**EXERCISE DESCRIPTION**
Starting at the first line and ending at the last, reproduce the records below exactly.

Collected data
※ ※ ※

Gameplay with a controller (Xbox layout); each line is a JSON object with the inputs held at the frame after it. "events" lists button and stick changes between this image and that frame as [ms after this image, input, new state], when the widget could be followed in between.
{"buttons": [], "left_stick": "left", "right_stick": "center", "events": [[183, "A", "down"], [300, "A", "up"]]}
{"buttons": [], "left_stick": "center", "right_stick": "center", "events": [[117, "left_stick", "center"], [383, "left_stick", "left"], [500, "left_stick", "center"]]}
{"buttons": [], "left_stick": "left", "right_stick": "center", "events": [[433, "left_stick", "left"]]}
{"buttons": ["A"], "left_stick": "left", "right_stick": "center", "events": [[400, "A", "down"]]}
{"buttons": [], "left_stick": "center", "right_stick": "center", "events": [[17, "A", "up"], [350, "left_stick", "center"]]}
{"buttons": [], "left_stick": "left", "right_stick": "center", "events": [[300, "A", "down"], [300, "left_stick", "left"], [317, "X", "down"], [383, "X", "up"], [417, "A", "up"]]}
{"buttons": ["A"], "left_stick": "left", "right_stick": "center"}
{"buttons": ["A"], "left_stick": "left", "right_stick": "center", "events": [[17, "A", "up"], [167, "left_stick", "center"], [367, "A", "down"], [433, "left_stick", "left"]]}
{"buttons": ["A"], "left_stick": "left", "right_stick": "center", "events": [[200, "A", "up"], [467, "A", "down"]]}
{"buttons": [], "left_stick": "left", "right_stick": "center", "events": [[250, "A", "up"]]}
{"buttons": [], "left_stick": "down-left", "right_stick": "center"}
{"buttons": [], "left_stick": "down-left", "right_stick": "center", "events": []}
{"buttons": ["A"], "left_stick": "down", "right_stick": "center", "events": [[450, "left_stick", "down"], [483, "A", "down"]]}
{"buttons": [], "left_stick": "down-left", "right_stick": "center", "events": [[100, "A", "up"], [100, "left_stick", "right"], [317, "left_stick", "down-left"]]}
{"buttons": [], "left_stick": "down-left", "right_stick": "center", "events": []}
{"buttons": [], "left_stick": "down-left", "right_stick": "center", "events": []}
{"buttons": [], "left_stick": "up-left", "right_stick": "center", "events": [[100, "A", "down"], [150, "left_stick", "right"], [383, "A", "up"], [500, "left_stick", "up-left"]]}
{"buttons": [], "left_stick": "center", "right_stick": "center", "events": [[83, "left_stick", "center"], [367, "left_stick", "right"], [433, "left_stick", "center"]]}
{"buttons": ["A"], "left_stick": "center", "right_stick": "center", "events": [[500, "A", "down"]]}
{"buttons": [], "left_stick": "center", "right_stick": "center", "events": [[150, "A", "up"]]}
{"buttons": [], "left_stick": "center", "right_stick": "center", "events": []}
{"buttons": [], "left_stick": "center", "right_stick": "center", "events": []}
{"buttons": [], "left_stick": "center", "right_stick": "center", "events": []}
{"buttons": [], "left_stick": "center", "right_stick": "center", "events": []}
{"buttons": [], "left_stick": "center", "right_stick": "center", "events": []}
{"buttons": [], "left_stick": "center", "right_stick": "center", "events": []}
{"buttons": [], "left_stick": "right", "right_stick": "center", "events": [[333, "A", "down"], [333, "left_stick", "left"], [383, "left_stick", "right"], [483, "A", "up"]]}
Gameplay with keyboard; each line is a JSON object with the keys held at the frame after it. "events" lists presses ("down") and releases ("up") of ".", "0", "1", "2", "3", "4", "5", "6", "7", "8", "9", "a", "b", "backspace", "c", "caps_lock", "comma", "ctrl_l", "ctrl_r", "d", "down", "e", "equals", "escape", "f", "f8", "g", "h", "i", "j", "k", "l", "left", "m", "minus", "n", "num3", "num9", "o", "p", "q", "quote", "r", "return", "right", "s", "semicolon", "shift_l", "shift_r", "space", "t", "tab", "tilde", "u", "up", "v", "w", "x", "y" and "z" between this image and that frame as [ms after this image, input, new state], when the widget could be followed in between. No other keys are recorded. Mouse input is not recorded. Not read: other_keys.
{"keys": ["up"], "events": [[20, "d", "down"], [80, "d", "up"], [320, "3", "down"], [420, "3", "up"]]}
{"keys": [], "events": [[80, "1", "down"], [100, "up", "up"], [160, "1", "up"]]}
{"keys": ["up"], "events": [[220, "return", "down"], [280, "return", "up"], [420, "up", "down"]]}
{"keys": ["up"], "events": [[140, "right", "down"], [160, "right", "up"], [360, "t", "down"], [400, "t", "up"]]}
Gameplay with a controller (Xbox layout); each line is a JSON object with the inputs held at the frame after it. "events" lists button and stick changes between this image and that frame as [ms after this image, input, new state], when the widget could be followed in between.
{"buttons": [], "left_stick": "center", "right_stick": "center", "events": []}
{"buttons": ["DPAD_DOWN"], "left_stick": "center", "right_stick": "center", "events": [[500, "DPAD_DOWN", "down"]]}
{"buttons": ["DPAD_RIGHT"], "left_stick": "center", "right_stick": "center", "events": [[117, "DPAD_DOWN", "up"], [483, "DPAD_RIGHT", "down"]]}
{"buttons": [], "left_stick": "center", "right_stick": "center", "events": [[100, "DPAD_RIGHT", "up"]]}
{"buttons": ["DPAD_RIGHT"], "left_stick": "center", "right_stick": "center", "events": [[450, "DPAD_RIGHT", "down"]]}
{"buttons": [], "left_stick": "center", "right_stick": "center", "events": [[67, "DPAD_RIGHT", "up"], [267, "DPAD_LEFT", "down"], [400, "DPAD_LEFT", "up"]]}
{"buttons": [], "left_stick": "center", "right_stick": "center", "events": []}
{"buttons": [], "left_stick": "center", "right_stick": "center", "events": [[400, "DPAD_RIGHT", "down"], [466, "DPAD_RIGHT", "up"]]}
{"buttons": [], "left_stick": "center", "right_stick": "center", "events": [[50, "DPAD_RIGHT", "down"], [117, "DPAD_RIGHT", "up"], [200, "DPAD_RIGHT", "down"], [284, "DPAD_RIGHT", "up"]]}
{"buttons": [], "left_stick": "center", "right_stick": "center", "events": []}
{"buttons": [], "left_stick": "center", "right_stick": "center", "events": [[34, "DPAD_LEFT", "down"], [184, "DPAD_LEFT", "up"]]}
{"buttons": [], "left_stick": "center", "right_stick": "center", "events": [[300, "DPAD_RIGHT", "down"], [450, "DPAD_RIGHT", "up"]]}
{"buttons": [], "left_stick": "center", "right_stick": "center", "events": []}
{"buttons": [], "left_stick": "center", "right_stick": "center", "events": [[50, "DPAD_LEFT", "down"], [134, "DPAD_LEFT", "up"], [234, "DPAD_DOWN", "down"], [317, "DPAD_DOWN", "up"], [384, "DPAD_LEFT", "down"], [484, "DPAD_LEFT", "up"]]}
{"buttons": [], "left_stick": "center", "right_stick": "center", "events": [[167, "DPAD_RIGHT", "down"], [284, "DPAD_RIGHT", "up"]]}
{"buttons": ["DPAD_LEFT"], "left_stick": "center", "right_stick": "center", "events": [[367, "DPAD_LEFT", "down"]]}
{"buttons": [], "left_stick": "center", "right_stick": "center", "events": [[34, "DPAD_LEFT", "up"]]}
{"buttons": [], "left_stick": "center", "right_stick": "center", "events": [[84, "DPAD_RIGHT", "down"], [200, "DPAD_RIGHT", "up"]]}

※ ※ ※

**OUTPUT FOR THIS EXERCISE**
Gameplay with a controller (Xbox layout); each line is a JSON object with the inputs held at the frame after it. "events" lists button and stick changes between this image and that frame as [ms after this image, input, new state], when the widget could be followed in between.
{"buttons": [], "left_stick": "left", "right_stick": "center", "events": [[183, "A", "down"], [300, "A", "up"]]}
{"buttons": [], "left_stick": "center", "right_stick": "center", "events": [[117, "left_stick", "center"], [383, "left_stick", "left"], [500, "left_stick", "center"]]}
{"buttons": [], "left_stick": "left", "right_stick": "center", "events": [[433, "left_stick", "left"]]}
{"buttons": ["A"], "left_stick": "left", "right_stick": "center", "events": [[400, "A", "down"]]}
{"buttons": [], "left_stick": "center", "right_stick": "center", "events": [[17, "A", "up"], [350, "left_stick", "center"]]}
{"buttons": [], "left_stick": "left", "right_stick": "center", "events": [[300, "A", "down"], [300, "left_stick", "left"], [317, "X", "down"], [383, "X", "up"], [417, "A", "up"]]}
{"buttons": ["A"], "left_stick": "left", "right_stick": "center"}
{"buttons": ["A"], "left_stick": "left", "right_stick": "center", "events": [[17, "A", "up"], [167, "left_stick", "center"], [367, "A", "down"], [433, "left_stick", "left"]]}
{"buttons": ["A"], "left_stick": "left", "right_stick": "center", "events": [[200, "A", "up"], [467, "A", "down"]]}
{"buttons": [], "left_stick": "left", "right_stick": "center", "events": [[250, "A", "up"]]}
{"buttons": [], "left_stick": "down-left", "right_stick": "center"}
{"buttons": [], "left_stick": "down-left", "right_stick": "center", "events": []}
{"buttons": ["A"], "left_stick": "down", "right_stick": "center", "events": [[450, "left_stick", "down"], [483, "A", "down"]]}
{"buttons": [], "left_stick": "down-left", "right_stick": "center", "events": [[100, "A", "up"], [100, "left_stick", "right"], [317, "left_stick", "down-left"]]}
{"buttons": [], "left_stick": "down-left", "right_stick": "center", "events": []}
{"buttons": [], "left_stick": "down-left", "right_stick": "center", "events": []}
{"buttons": [], "left_stick": "up-left", "right_stick": "center", "events": [[100, "A", "down"], [150, "left_stick", "right"], [383, "A", "up"], [500, "left_stick", "up-left"]]}
{"buttons": [], "left_stick": "center", "right_stick": "center", "events": [[83, "left_stick", "center"], [367, "left_stick", "right"], [433, "left_stick", "center"]]}
{"buttons": ["A"], "left_stick": "center", "right_stick": "center", "events": [[500, "A", "down"]]}
{"buttons": [], "left_stick": "center", "right_stick": "center", "events": [[150, "A", "up"]]}
{"buttons": [], "left_stick": "center", "right_stick": "center", "events": []}
{"buttons": [], "left_stick": "center", "right_stick": "center", "events": []}
{"buttons": [], "left_stick": "center", "right_stick": "center", "events": []}
{"buttons": [], "left_stick": "center", "right_stick": "center", "events": []}
{"buttons": [], "left_stick": "center", "right_stick": "center", "events": []}
{"buttons": [], "left_stick": "center", "right_stick": "center", "events": []}
{"buttons": [], "left_stick": "right", "right_stick": "center", "events": [[333, "A", "down"], [333, "left_stick", "left"], [383, "left_stick", "right"], [483, "A", "up"]]}
Gameplay with keyboard; each line is a JSON object with the keys held at the frame after it. "events" lists presses ("down") and releases ("up") of ".", "0", "1", "2", "3", "4", "5", "6", "7", "8", "9", "a", "b", "backspace", "c", "caps_lock", "comma", "ctrl_l", "ctrl_r", "d", "down", "e", "equals", "escape", "f", "f8", "g", "h", "i", "j", "k", "l", "left", "m", "minus", "n", "num3", "num9", "o", "p", "q", "quote", "r", "return", "right", "s", "semicolon", "shift_l", "shift_r", "space", "t", "tab", "tilde", "u", "up", "v", "w", "x", "y" and "z" between this image and that frame as [ms after this image, input, new state], when the widget could be followed in between. No other keys are recorded. Mouse input is not recorded. Not read: other_keys.
{"keys": ["up"], "events": [[20, "d", "down"], [80, "d", "up"], [320, "3", "down"], [420, "3", "up"]]}
{"keys": [], "events": [[80, "1", "down"], [100, "up", "up"], [160, "1", "up"]]}
{"keys": ["up"], "events": [[220, "return", "down"], [280, "return", "up"], [420, "up", "down"]]}
{"keys": ["up"], "events": [[140, "right", "down"], [160, "right", "up"], [360, "t", "down"], [400, "t", "up"]]}
Gameplay with a controller (Xbox layout); each line is a JSON object with the inputs held at the frame after it. "events" lists button and stick changes between this image and that frame as [ms after this image, input, new state], when the widget could be followed in between.
{"buttons": [], "left_stick": "center", "right_stick": "center", "events": []}
{"buttons": ["DPAD_DOWN"], "left_stick": "center", "right_stick": "center", "events": [[500, "DPAD_DOWN", "down"]]}
{"buttons": ["DPAD_RIGHT"], "left_stick": "center", "right_stick": "center", "events": [[117, "DPAD_DOWN", "up"], [483, "DPAD_RIGHT", "down"]]}
{"buttons": [], "left_stick": "center", "right_stick": "center", "events": [[100, "DPAD_RIGHT", "up"]]}
{"buttons": ["DPAD_RIGHT"], "left_stick": "center", "right_stick": "center", "events": [[450, "DPAD_RIGHT", "down"]]}
{"buttons": [], "left_stick": "center", "right_stick": "center", "events": [[67, "DPAD_RIGHT", "up"], [267, "DPAD_LEFT", "down"], [400, "DPAD_LEFT", "up"]]}
{"buttons": [], "left_stick": "center", "right_stick": "center", "events": []}
{"buttons": [], "left_stick": "center", "right_stick": "center", "events": [[400, "DPAD_RIGHT", "down"], [466, "DPAD_RIGHT", "up"]]}
{"buttons": [], "left_stick": "center", "right_stick": "center", "events": [[50, "DPAD_RIGHT", "down"], [117, "DPAD_RIGHT", "up"], [200, "DPAD_RIGHT", "down"], [284, "DPAD_RIGHT", "up"]]}
{"buttons": [], "left_stick": "center", "right_stick": "center", "events": []}
{"buttons": [], "left_stick": "center", "right_stick": "center", "events": [[34, "DPAD_LEFT", "down"], [184, "DPAD_LEFT", "up"]]}
{"buttons": [], "left_stick": "center", "right_stick": "center", "events": [[300, "DPAD_RIGHT", "down"], [450, "DPAD_RIGHT", "up"]]}
{"buttons": [], "left_stick": "center", "right_stick": "center", "events": []}
{"buttons": [], "left_stick": "center", "right_stick": "center", "events": [[50, "DPAD_LEFT", "down"], [134, "DPAD_LEFT", "up"], [234, "DPAD_DOWN", "down"], [317, "DPAD_DOWN", "up"], [384, "DPAD_LEFT", "down"], [484, "DPAD_LEFT", "up"]]}
{"buttons": [], "left_stick": "center", "right_stick": "center", "events": [[167, "DPAD_RIGHT", "down"], [284, "DPAD_RIGHT", "up"]]}
{"buttons": ["DPAD_LEFT"], "left_stick": "center", "right_stick": "center", "events": [[367, "DPAD_LEFT", "down"]]}
{"buttons": [], "left_stick": "center", "right_stick": "center", "events": [[34, "DPAD_LEFT", "up"]]}
{"buttons": [], "left_stick": "center", "right_stick": "center", "events": [[84, "DPAD_RIGHT", "down"], [200, "DPAD_RIGHT", "up"]]}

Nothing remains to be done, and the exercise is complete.